Doch was sich derart technisiert-bürokratisch anhört, führt in der Eltern-Wirklichkeit hundertfach zu Problemen. Zum Beispiel bei Kai, 46 und Vertriebsleiter, und Janine, 37 und Sachbearbeiterin, die auf der Suche nach einem Krippenplatz für ihr zweites Kind sind. Schon bei der Unterbringung der älteren Tochter vor vier Jahren gab es Schwierigkeiten (damals verhalf eine seemoz-Veröffentlichung doch noch zu einem Krippenplatz), doch heute verschärfen sich für Janine und Kai, die ihren vollen Namen nicht nennen mögen, die Probleme. Die junge Mutter will im August ihren Arbeitsplatz wieder antreten, den ihr Arbeitgeber für sie freigehalten hat. „Doch bei dieser Unsicherheit wissen wir nicht, was wir tun sollen,“ stöhnt Kai.
Sogar Janines Arbeitgeber, der in seinem Betrieb fast nur Frauen beschäftigt und deshalb seit vielen Jahren die Problematik kennt, hat sich eingeschaltet. Er hat bitterböse Briefe an die Stadt geschrieben und der jungen Familie seine Hilfe beim möglichen Rechtsstreit angeboten.

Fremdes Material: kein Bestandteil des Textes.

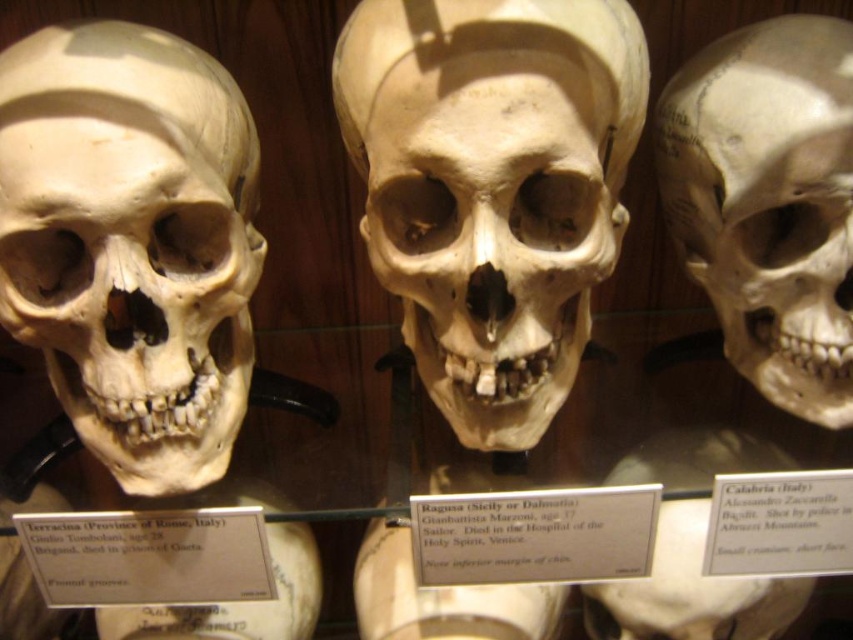
Between point (798, 28) and point (262, 625), which one is positioned behind?

The point (262, 625) is behind.

Is matte white skull at right below matte white skull at center?

Incorrect, matte white skull at right is not positioned below matte white skull at center.

Between point (737, 301) and point (248, 616), which one is positioned behind?

Positioned behind is point (248, 616).

The height and width of the screenshot is (640, 853). Identify the location of matte white skull at right. (769, 202).

Which is behind, point (753, 112) or point (752, 461)?

Positioned behind is point (752, 461).

Does point (755, 384) come behind point (752, 625)?

No, it is not.

At what (x,y) coordinates should I click in order to perform the action: click on matte white skull at right. Please return your answer as a coordinate pair (x, y). Looking at the image, I should click on (769, 202).

At what (x,y) coordinates should I click in order to perform the action: click on matte white skull at right. Please return your answer as a coordinate pair (x, y). The width and height of the screenshot is (853, 640). Looking at the image, I should click on (769, 202).

Can you confirm if white matte skull at center is bigger than matte white skull at center?

Yes, white matte skull at center is bigger than matte white skull at center.

Is white matte skull at center wider than matte white skull at center?

Indeed, white matte skull at center has a greater width compared to matte white skull at center.

Does point (711, 483) come in front of point (317, 563)?

That is True.

Locate an element on the screen. Image resolution: width=853 pixels, height=640 pixels. white matte skull at center is located at coordinates 693,548.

Denn auch diese Familie hat eine Rechtsgarantie auf einen Betreuungsplatz, die gerichtlich eingeklagt werden kann.
„Bisher hat es in Konstanz keine solchen Gerichtsverfahren gegeben“, versichert Alfred Kaufmann, „bisher konnten wir bis September alle unterbringen“. Bis dahin also wird die Geduld der Eltern noch auf eine harte Probe gestellt, bis dahin müssen auch Kai und Janine noch warten. Oder zum Anwalt gehen.